Figure 1Figure 1Figure 1Figure 1

ApoE genotyping was performed by Serial Invasive Signal Amplification Reaction (SISAR) using genomic DNA through Athena Diagnostics (Worcester, MA).The result - Apolipoprotein E genotype: 2 and 2. This analysis performed at Athena diagnostics is greater than 99% accurate.

The patient was treated with donepezil starting after presentation. Memantine was added 3 years later. The patient tolerated both medications without problems. In follow-up visits over the next 3 ½ years, the patient had a steady cognitive decline, as reflected by MMSE scores shown in the table. At the time of this writing, she lives in a supervised care setting.

MMSE scores


This is the first reported case of clinical manifestations of AD in an ApoE ε2/ε2 homozygote. Clinical findings were supported by results of neuropsychological testing, MRI and PET scan. The pattern of progression for this patient is typical for AD. We have called this possible AD [15] because of advanced age; white matter changes; history of hypothyroidism; history of depression; and lack of autopsy confirmation.

It has been speculated that the ε2 allele is protective in AD. In fact, not only is there evidence of delay of disease onset,3 but there appears to be reduced frequency of sporadic cases with ApoE ε2/ε2. To our knowledge, there has not been a report of an ε2 homozygote with pathologically confirmed AD. Prior to our report, Berlau et al [5] had a case report of ApoE ε2/ε2 subject with advanced age who showed minimal cognitive changes prior to death, but significant neuropathologic changes on post-mortem examination consistent with AD.

The interaction between ApoE and neuropathologic changes has been investigated extensively. Many have found that the presence of ApoE ε4 is associated with an increased burden of pathological change associated with AD [16]. Alternative mechanisms for interaction between ApoE and neuropathological changes have been explored [17,18].

This case has not yet gone to autopsy to confirm the diagnosis. Given the profile of neuropsychological testing, progressive clinical decline, and confirming PET scan, however, a diagnosis of AD seems likely [19]. This case might be useful to track trajectory of cognitive changes in AD subject that are ApoE ε2 homozygotes Without pathological confirmation, the critical link of APOE ε2-2 to AD pathology cannot be made. Because of that, it is unclear whether this case will have only AD pathology at autopsy [20]

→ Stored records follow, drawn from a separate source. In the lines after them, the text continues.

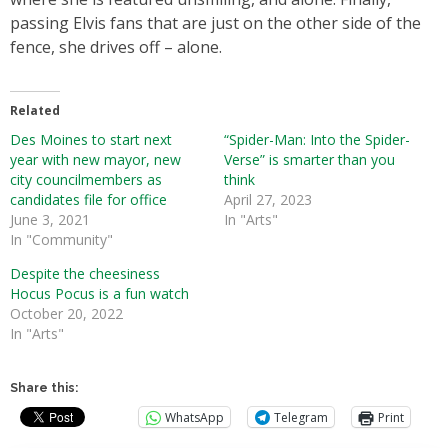
passing Elvis fans that are just on the other side of the
fence, she drives off – alone.
Related
Des Moines to start next
“Spider-Man: Into the Spider-
year with new mayor, new
Verse” is smarter than you
city councilmembers as
think
candidates file for office
April 27, 2023
June 3, 2021
In "Arts"
In "Community"
Despite the cheesiness
Hocus Pocus is a fun watch
October 20, 2022
In "Arts"
Share this:
WhatsApp
Telegram
Print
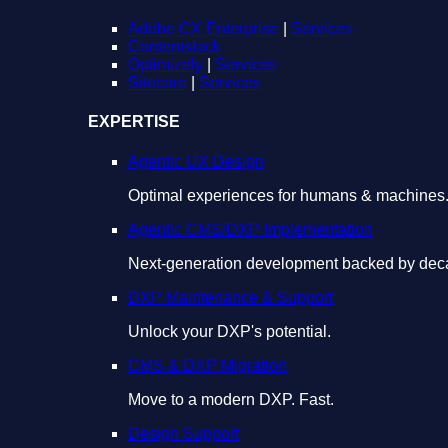
Adobe CX Enterprise
|
Services
Contentstack
Optimizely
|
Services
Sitecore
|
Services
EXPERTISE
Agentic UX Design
Optimal experiences for humans & machines
Agentic CMS/DXP Implementation
Next-generation development backed by deca
DXP Maintenance & Support
Unlock your DXP's potential.
CMS & DXP Migration
Move to a modern DXP. Fast.
Design Support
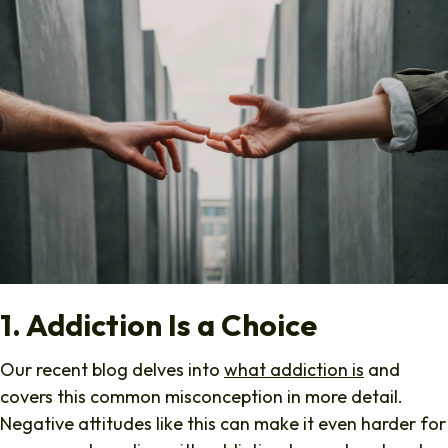
1. Addiction Is a Choice
Our recent blog delves into
what addiction is
and
covers this common misconception in more detail.
Negative attitudes like this can make it even harder for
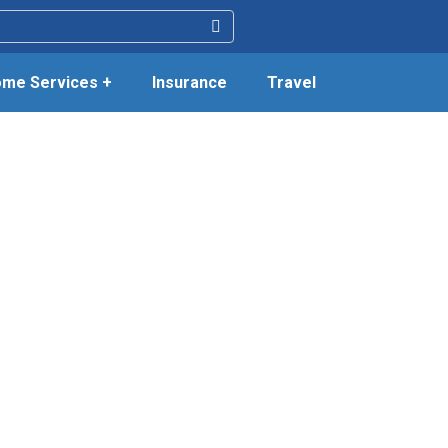
me Services +
Insurance
Travel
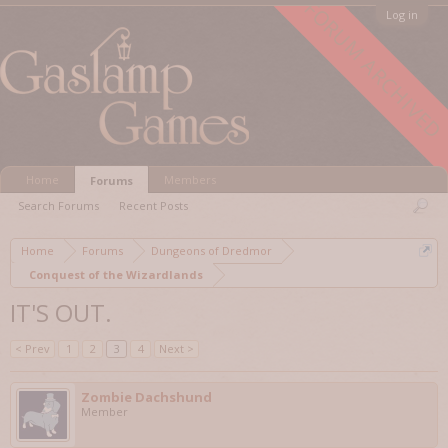
FORUM ARCHIVED
Log in
Home
Members
Forums
Search Forums
Recent Posts
Home
Forums
Dungeons of Dredmor
Conquest of the Wizardlands
IT'S OUT.
< Prev
1
2
3
4
Next >
Zombie Dachshund
Member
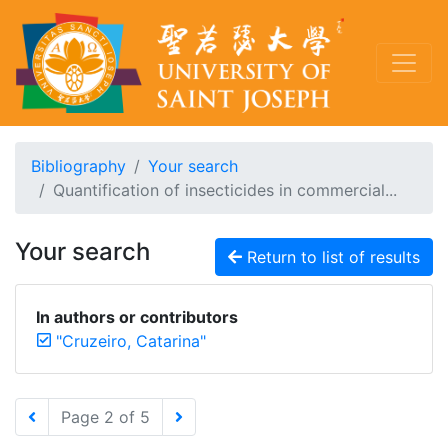
Bibliography
Your search
Quantification of insecticides in commercial...
Your search
Return to list of results
In authors or contributors
"Cruzeiro, Catarina"
Page 2 of 5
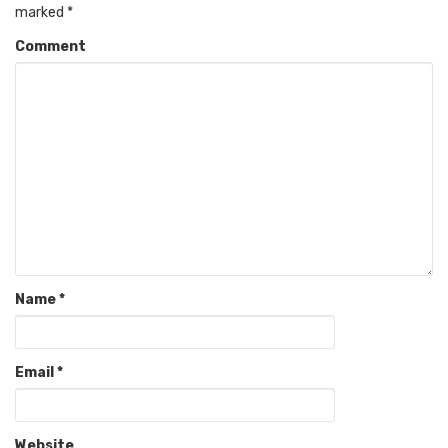
marked
*
Comment
Name
*
Email
*
Website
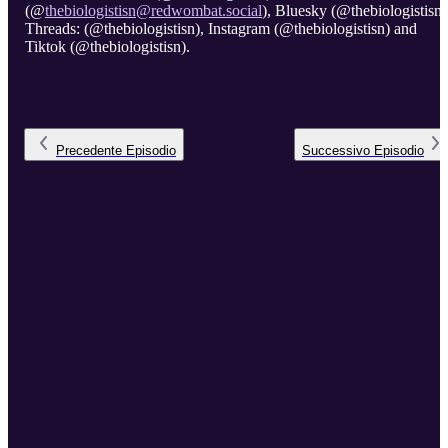
(@
thebiologistisn@redwombat.social
), Bluesky (@thebiologistisn)
Threads: (@thebiologistisn), Instagram (@thebiologistisn) and
Tiktok (@thebiologistisn).
Precedente
Episodio
Successivo
Episodio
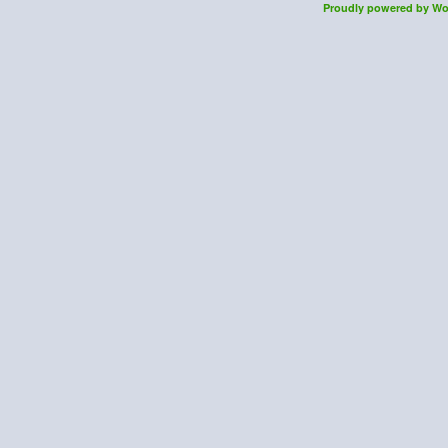
Proudly powered by Wo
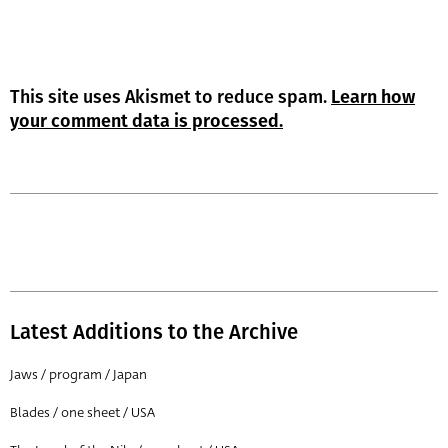
This site uses Akismet to reduce spam.
Learn how
your comment data is processed.
Latest Additions to the Archive
Jaws / program / Japan
Blades / one sheet / USA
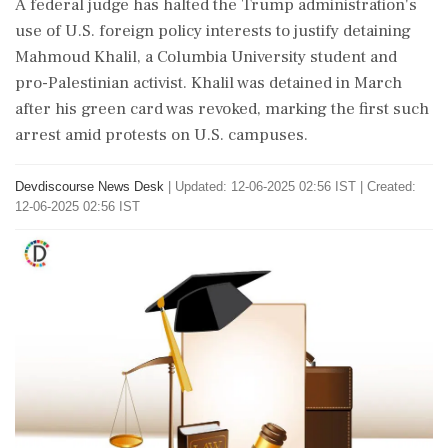
A federal judge has halted the Trump administration's
use of U.S. foreign policy interests to justify detaining
Mahmoud Khalil, a Columbia University student and
pro-Palestinian activist. Khalil was detained in March
after his green card was revoked, marking the first such
arrest amid protests on U.S. campuses.
Devdiscourse News Desk
|
Updated: 12-06-2025 02:56 IST | Created:
12-06-2025 02:56 IST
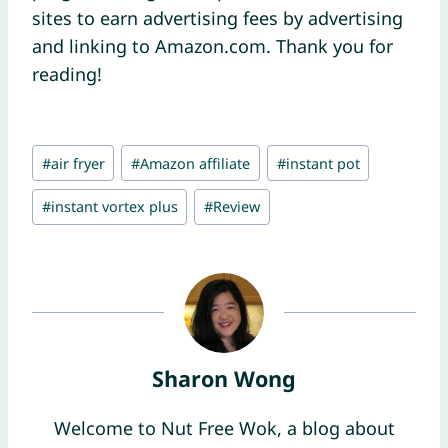
sites to earn advertising fees by advertising
and linking to Amazon.com. Thank you for
reading!
Post
#
air fryer
#
Amazon affiliate
#
instant pot
Tags:
#
instant vortex plus
#
Review
Sharon Wong
Welcome to Nut Free Wok, a blog about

Clinical care and monitoring of the progress of this patient is ongoing, and provisions have been made for post-mortem examination. When other centers with patients who appear to have AD and are ApoE ε2 homozygotes publish reports, it will be possible to establish a database to determine whether in fact the rate of progression is slower in this population, as this case suggests. In addition, efforts to explain the mechanism(s) by which neuroprotection or slowing of disease progression occur are needed.